Extracted text =>

True, R.S. 9:3-4, repealed by L. 1953, c. 264, effective January 1, 1954, provided that when the consent of one parent was not presented with the petition by reason of divorce, if the court granting the divorce has made an award of the custody of the child, consent of such court to the adoption must be presented with the petition. This statute was not re-enacted by the Legislature. When the repealed statute was in effect and the consent of the court was given, the hearing court still concerned itself with facts showing whether or not the best interests of the child would be promoted by permitting the adoption. Stawicky v. Stawicky , 12 N.J. Super. 72 (App. Div. 1951).

By the repeal of the requirement for the consent of the natural parents, the Legislature removed an incongruous situation from this field of law, where a justified adoption advantageous to the best interests of the child could be defeated.

Even if statutorily the consent of the natural father was required, the court would not want for jurisdiction.

In dealing with the custody and control of infants, their welfare and happiness, and not their filial affections, is the primary consideration. The natural right of the father to the custody of his child is not an absolute property right, but rather a trust reposed in the father by the State as parens patriae. Lippincott v. Lippincott , 97 N.J. Eq. 517 (E. & A. 1925).

(Dataset records)

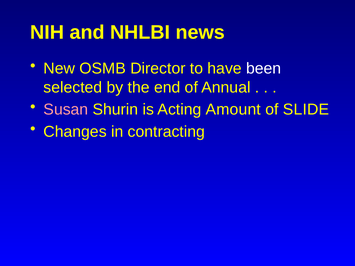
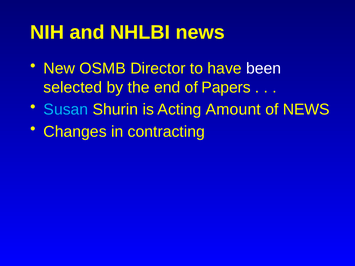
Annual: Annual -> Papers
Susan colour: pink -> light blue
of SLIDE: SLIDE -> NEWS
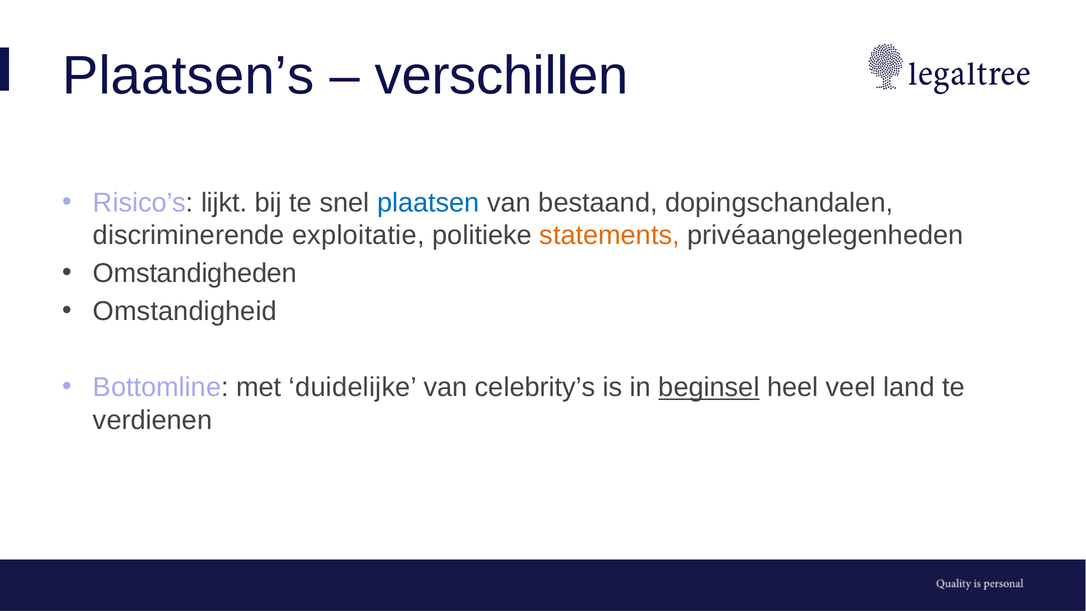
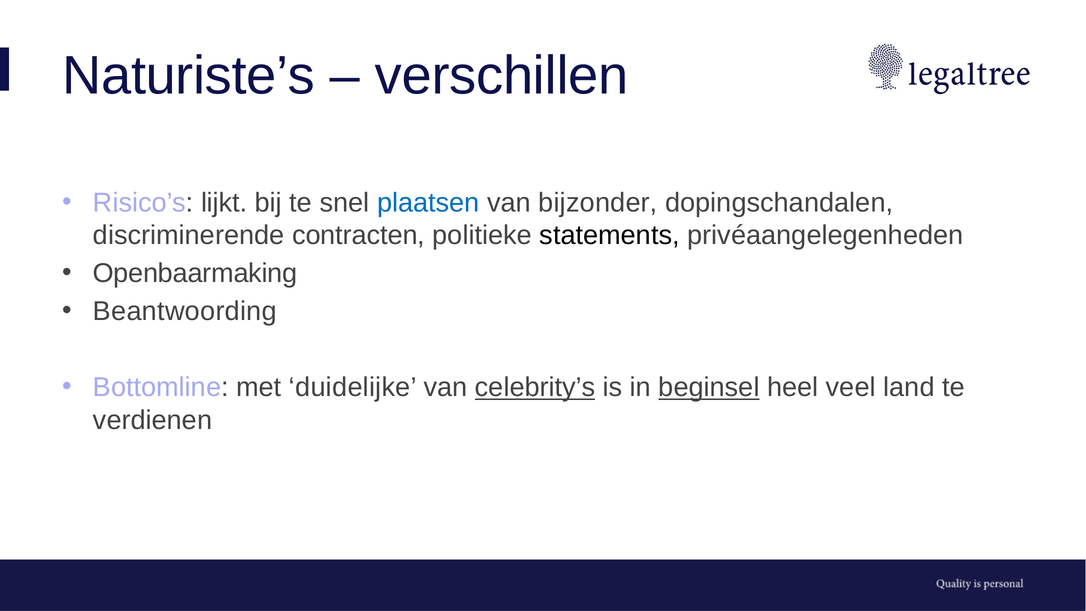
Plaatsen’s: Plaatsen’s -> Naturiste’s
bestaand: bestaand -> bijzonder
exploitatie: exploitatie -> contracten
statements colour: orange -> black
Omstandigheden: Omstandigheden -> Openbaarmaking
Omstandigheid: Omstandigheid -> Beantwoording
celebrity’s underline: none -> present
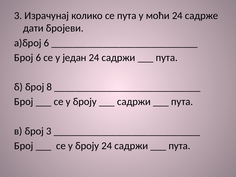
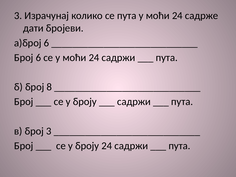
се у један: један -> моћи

What you will do =>
(1) Duplicate everything in the passage on adoption consent from "By the repeal" down to "want for jurisdiction.".
(2) According to the passage on adoption consent, on what date did the repeal of R.S. 9:3-4 take effect?
The listing isn't needed for anything here.

The responses =>
(1)
By the repeal of the requirement for the consent of the natural parents, the Legislature removed an incongruous situation from this field of law, where a justified adoption advantageous to the best interests of the child could be defeated.

Even if statutorily the consent of the natural father was required, the court would not want for jurisdiction.

(2) January 1, 1954